### Using the information
1. According to the passage on UK telephone codes, in what year did the UK abandon alphabetic area codes?
2. Decide whether each statement agrees with the passage on UK telephone codes, and give the words from it that settle each one. (a) About 60% of current area codes are still based on the original alphabetic STD codes. (b) The 0800 code came into use for freephone services in 1980. (c) Telephones connected to automatic exchanges in non-director areas had dials printed with both letters and numbers.
3. Pick up the passage on UK telephone codes after its last sentence and keep writing.
━━ Page excerpt ━━
Codes beginning 00 were also used for premium rate numbers or as a short code for dialling calls to various places in the Republic of Ireland over the next few decades.
== All figure dialling ==

The use of names in allocating STD codes was intended to provide a mnemonic for the exchange in the same way as for the Director system, but the mnemonic link was often obscure. A single charge group code would usually cover multiple exchanges in various locations, which were identified either by a linked numbering scheme or extended codes. This meant that many exchanges were given alphanumeric STD codes that did not relate to their names: Swallow's code of 0GR 289 only made sense if you knew it was connected to Grimsby, for example. In addition, telephones connected to automatic exchanges in non-director areas had been issued with dials that had numbers but not letters printed on them, so would need to have new dials fitted to enable alphanumeric dialling.

At the same time, international direct dialling was being introduced and as other countries (such as the US) had different assignments of letters to digits the opportunity for confusion existed. An earlier modification to get round this problem for European dialling was the addition of the letter Q to the digit 0, which previously represented only the letter O. This was because some French exchanges had alphabetic codes including Q, but in the event France moved to all-digit codes before direct dialling from the UK was introduced.

The use of alphabetic exchange (area) codes was abandoned in the UK in 1966 in favour of all figure numbering. Nevertheless, about 60% of current area codes are still based on the original alphabetic STD codes.

==Special services==
Until the mid-1980s freephone numbers could be accessed only by ringing the operator on 100 and asking to be connected, e.g. Freephone 8963 for BT customer service. From 1985, the 0800 code came into use for freephone services. These numbers usually had 10 digits, but a few exceptions had only 8 digits, e.g. 0800 1111 for ChildLine.
━━━
━━ Given entries ━━
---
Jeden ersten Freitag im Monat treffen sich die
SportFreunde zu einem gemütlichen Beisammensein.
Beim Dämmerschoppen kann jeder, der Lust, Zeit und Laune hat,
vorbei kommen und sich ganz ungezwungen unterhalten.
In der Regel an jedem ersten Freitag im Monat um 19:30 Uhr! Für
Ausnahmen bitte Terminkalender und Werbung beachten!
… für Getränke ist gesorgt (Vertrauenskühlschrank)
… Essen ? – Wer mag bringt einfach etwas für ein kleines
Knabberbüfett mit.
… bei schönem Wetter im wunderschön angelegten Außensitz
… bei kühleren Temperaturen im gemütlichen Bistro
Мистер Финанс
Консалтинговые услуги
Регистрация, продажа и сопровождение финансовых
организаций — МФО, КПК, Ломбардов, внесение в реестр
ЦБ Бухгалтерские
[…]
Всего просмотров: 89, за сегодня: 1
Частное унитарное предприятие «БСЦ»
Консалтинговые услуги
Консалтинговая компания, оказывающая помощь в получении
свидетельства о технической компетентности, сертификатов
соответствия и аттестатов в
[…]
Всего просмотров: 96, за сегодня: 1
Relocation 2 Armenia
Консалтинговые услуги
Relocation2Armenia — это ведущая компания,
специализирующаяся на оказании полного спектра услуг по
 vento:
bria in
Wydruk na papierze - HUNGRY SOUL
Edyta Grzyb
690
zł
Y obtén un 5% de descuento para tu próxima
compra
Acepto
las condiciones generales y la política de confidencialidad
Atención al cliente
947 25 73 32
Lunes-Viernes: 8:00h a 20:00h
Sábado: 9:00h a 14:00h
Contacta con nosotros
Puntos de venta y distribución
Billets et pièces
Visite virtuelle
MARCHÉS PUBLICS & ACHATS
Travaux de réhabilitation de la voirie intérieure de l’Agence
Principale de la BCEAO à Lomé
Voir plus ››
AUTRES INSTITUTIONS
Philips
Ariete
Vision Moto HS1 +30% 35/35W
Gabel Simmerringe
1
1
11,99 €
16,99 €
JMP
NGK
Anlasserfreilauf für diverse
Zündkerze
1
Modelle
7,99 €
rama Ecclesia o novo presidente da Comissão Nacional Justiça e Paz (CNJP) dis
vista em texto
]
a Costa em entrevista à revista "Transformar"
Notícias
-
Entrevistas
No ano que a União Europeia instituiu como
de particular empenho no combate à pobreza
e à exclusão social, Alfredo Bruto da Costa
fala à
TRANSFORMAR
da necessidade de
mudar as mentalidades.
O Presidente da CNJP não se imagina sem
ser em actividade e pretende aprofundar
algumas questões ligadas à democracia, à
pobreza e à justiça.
━━━
### Exercise answers
1. 1966

2.
(a) Yes: "about 60% of current area codes are still based on the original alphabetic STD codes"
(b) No: "From 1985, the 0800 code came into use for freephone services."
(c) No: "had been issued with dials that had numbers but not letters printed on them"

3.
From around 1980, calls to Radiophones could also be direct dialled.

0034—Area 1 (Greater London)
0036—Area 2 (Severn and Midlands)
0037—Area 3 (Liverpool and the North-East)
0033—Area 4 (Southern and Eastern Scotland)
0039—Area 5 (Southern England)
These covered only a small part of the country.
The 0035 and 0038 codes were added later.

In the 1980s, these other allocations were also in use:

0055—"Talkabout"
0066—"Super Call"
0072—Radio Paging
0073—Radio Paging
0077—"Super Call"

== Calls to the Republic of Ireland ==
Until the late 1980s, calls to major towns and cities in the Republic of Ireland could also be made using short codes starting with 000:

0001—Dublin 01 area
0002—Cork 021 area
0004—Dundalk 042 area
0005—Waterford 051 area
0006—Limerick 061 area
0007—Letterkenny 074 area
0009—Galway 091 area
and
0015—Sligo

This was discontinued in the late 1980s, so that all calls to the Republic of Ireland from the UK had to be dialled in the normal international format using the international access code (initially 010 until 1995, and then 00) and country code (353).

Calls could also be made using the full international dialling code since the introduction of International Direct Dialling.

While most of the Republic of Ireland could be direct dialled, a small number of rural areas did not have an automated telephone service until the 1980s. As a result, calls from the UK to these areas had to be made through the BT operator who connected the calls to their Irish counterpart for completion. Unlike other international calls, these were handled by the BT national operator, in the same way as UK operator calls. This service was withdrawn at noon on 28 May 1987 when the last manual exchange in Ireland, at Mountshannon, County Clare, was switched over to an Alcatel E10 digital exchange. This completed Telecom Éireann's (now called eircom) rural digitalisation project.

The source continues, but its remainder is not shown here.